▸ 課題一覧
1. 本文の内容を2文で要約してください。
2. 本文のうち、「機械金属関係の中小組合を中心」から「いることから、9,000円の要求となる。」までを、両端の語句も含めて原文どおり書き写してください。
3. 本文によると、高卒直入者の35歳の所定内賃金として示された額はいくらですか。

▸ 提示本文
········
4,500円の賃上げ(ベア)要求方針を提案/JAM討論集会

(2013年12月6日 調査・解析部)

[労使]

機械金属関係の中小組合を中心に組織するJAM(眞中行雄会長・約36万人)は、2、3日の両日、静岡県熱海市で2014春季生活闘争討論集会を開き、本部が過年度物価上昇分と生活改善分を勘案して、定期昇給相当を除いて4,500円の賃金水準の引上げ(ベースアップ)を求めることを柱とする闘争方針大綱を示した。定昇がないなど賃金制度が未整備の組合の場合、賃金構造維持分を4,500円としていることから、9,000円の要求となる。

賃金構造維持分加え9,000円、回復・是正が必要な場合は1万500円以上

討論集会のあいさつで眞中会長は、連合が定昇相当の確保(2%)を前提に、過年度物価上昇相当分など(1%以上)に加え格差是正・配分のゆがみ是正(1%目安)を要求に掲げ、JAMが加盟し交渉リード役となる金属労協(JCM)も「人への投資として1%以上の賃上げに取り組む」との方針を固めたことなどを踏まえ、「4,500円の賃金水準引き上げと5年計画の4年目となる1,500円の回復・是正が要求の基本」との見解を示した。

提案された闘争大綱によると、「月例賃金における賃金改善分を含むベア要求に取り組む」と明記。具体的な賃上げ要求の基準として、賃金構造維持分(定昇相当)に加える賃金水準の引き上げ額として、 (1) 過年度物価上昇分と生活改善分を勘案して4,500円、 (2) 是正が必要な場合にはこれに加えて1,500円以上――を示した。4,500円について本部はベアに相当するものとしている。また、是正分の1,500円は300人未満では、2000年と比べると平均で7,500円賃金水準が下がっているため、5年かけて1,500円ずつ回復させる取り組みの4年目にあたることから、回復・是正が必要な組合はこの要求も継続させる。

定昇制度が整備されているなど賃金制度のある場合は、賃金構造維持分に加え、 (1) 、 (2) の引き上げ額を求めることになるが、制度がなく賃金構造維持分の推計もできない場合は、JAMが従来から設定している構造維持分の4,500円を加え、平均賃上げ要求基準は9,000円、是正が必要な組合の場合の要求基準は1万500円以上となる。

このほか、これまでと同様に個別賃金要求の基準も示しており、昨年の標準労働者の要求水準に4,500円を上乗せし、高卒直入者の所定内賃金として30歳26万4,500円、35歳30万9,500円を示した。

この大綱を受け、組織内での議論を経て、方針は1月17日の中央委員会で正式決定される。
········
▸ データ抜粋
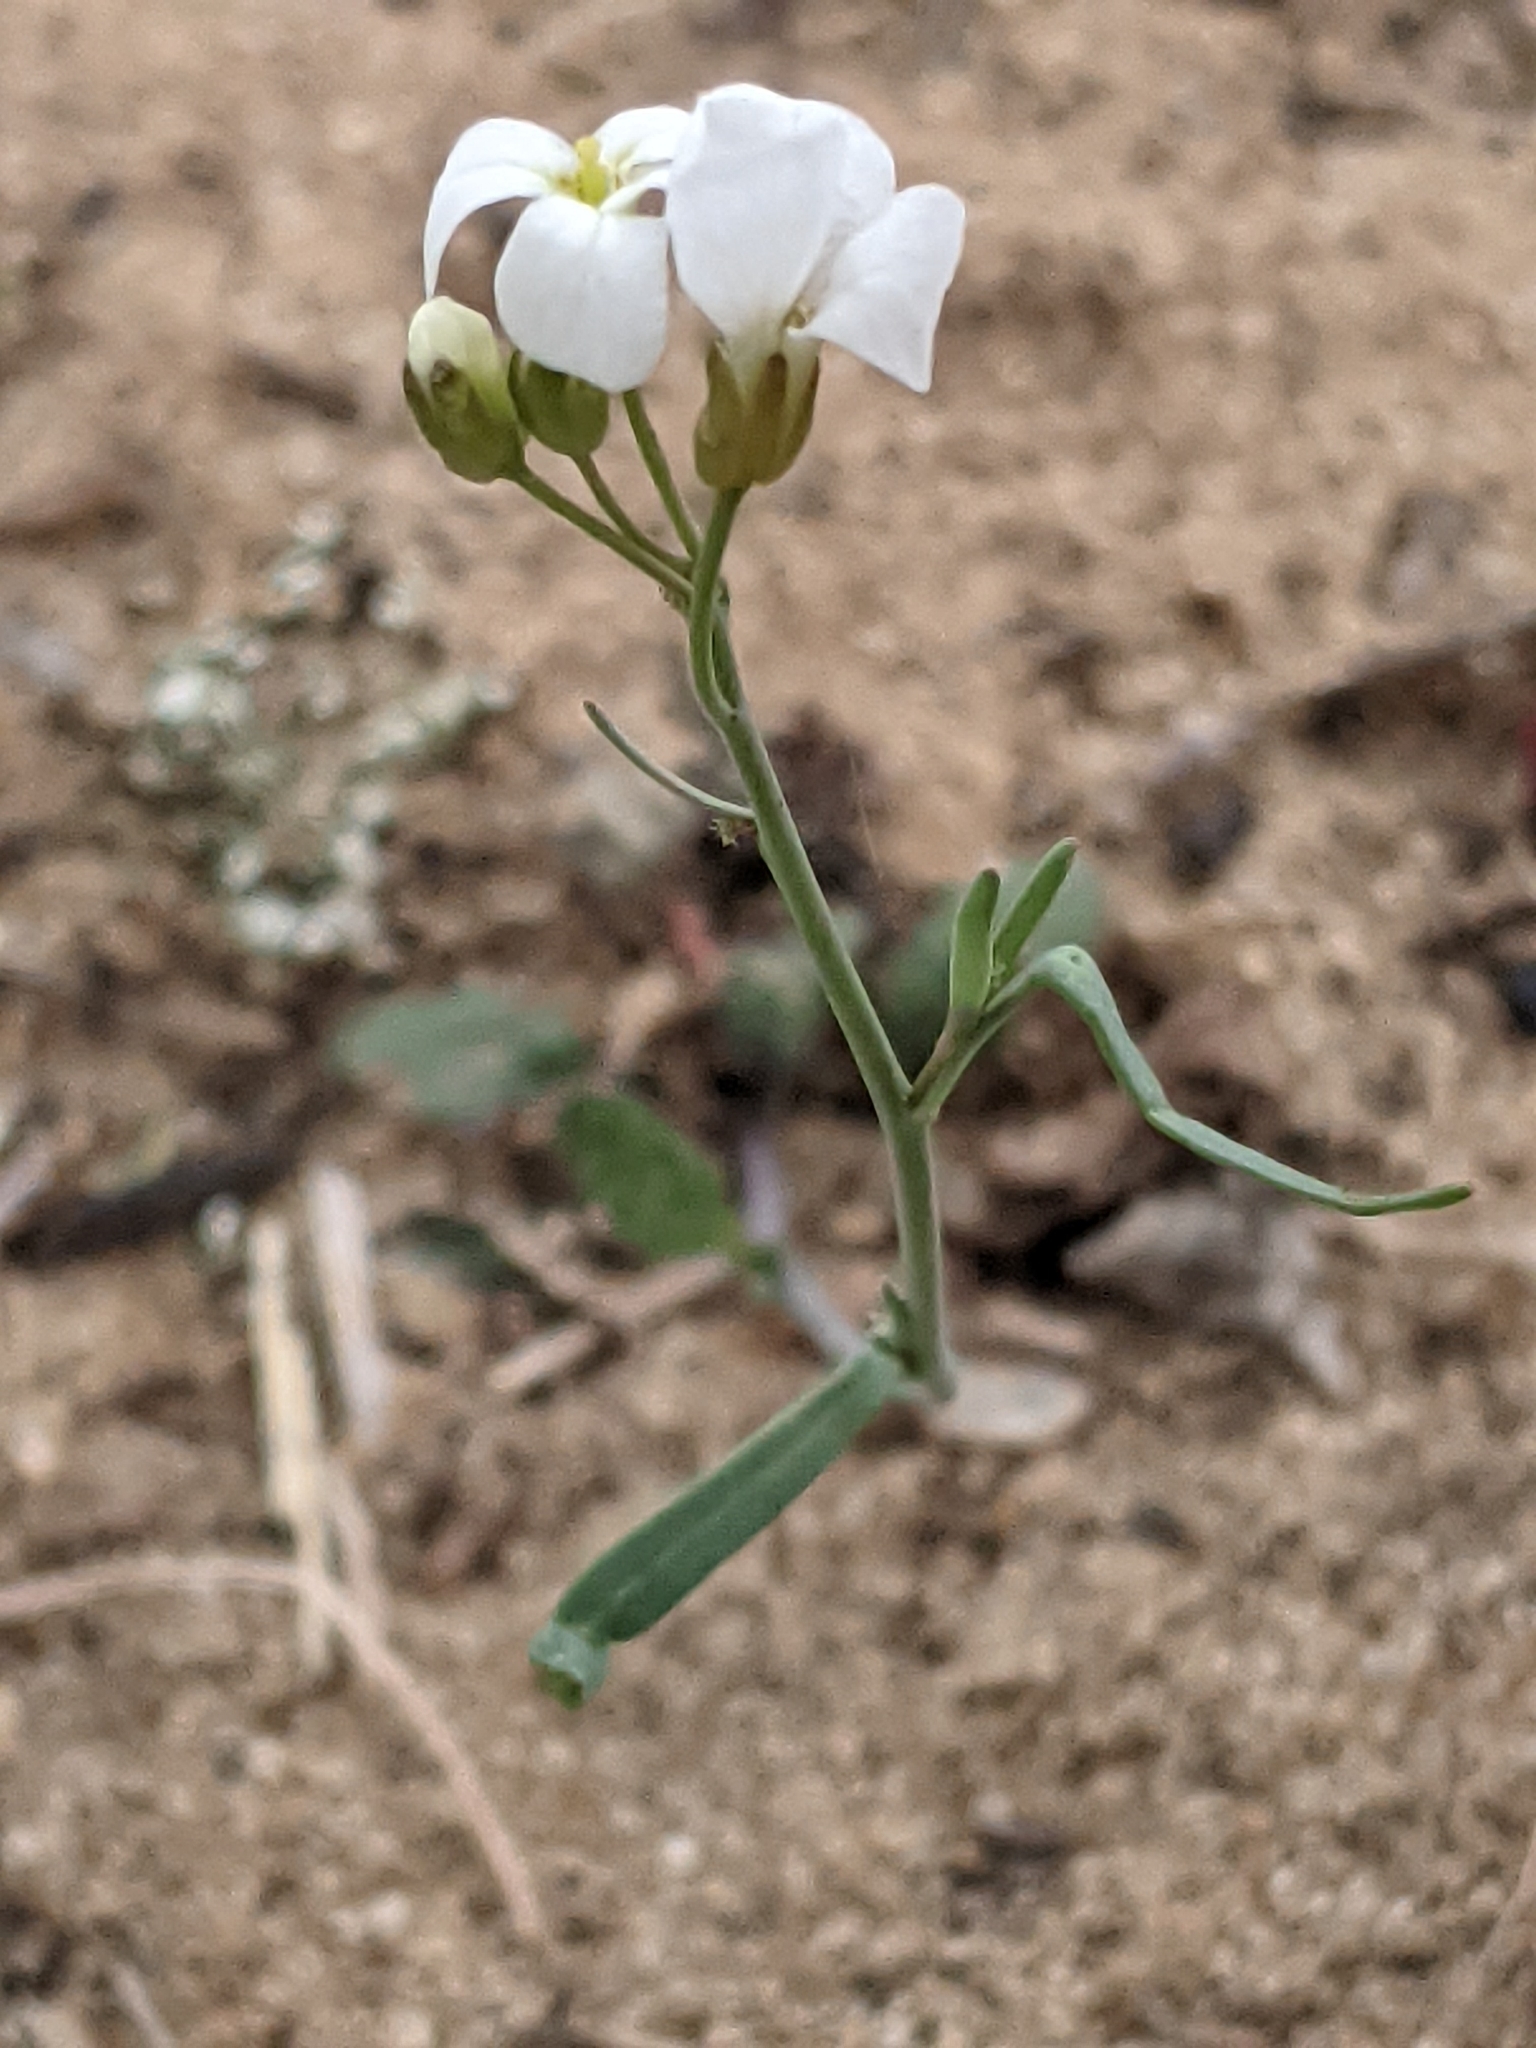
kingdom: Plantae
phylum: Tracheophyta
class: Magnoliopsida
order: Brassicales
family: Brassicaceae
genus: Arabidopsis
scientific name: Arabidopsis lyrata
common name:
········
▸ 課題別解答
1. JAMは2014春季生活闘争討論集会で、定期昇給相当を除いて4,500円の賃金水準引き上げ(ベースアップ)を求めることを柱とする闘争方針大綱を示した。賃金制度がなく賃金構造維持分の推計もできない組合では、構造維持分4,500円を加えた9,000円が平均賃上げ要求基準となり、是正が必要な組合の要求基準は1万500円以上となる。

2.
機械金属関係の中小組合を中心に組織するJAM(眞中行雄会長・約36万人)は、2、3日の両日、静岡県熱海市で2014春季生活闘争討論集会を開き、本部が過年度物価上昇分と生活改善分を勘案して、定期昇給相当を除いて4,500円の賃金水準の引上げ(ベースアップ)を求めることを柱とする闘争方針大綱を示した。定昇がないなど賃金制度が未整備の組合の場合、賃金構造維持分を4,500円としていることから、9,000円の要求となる。

3. 30万9,500円。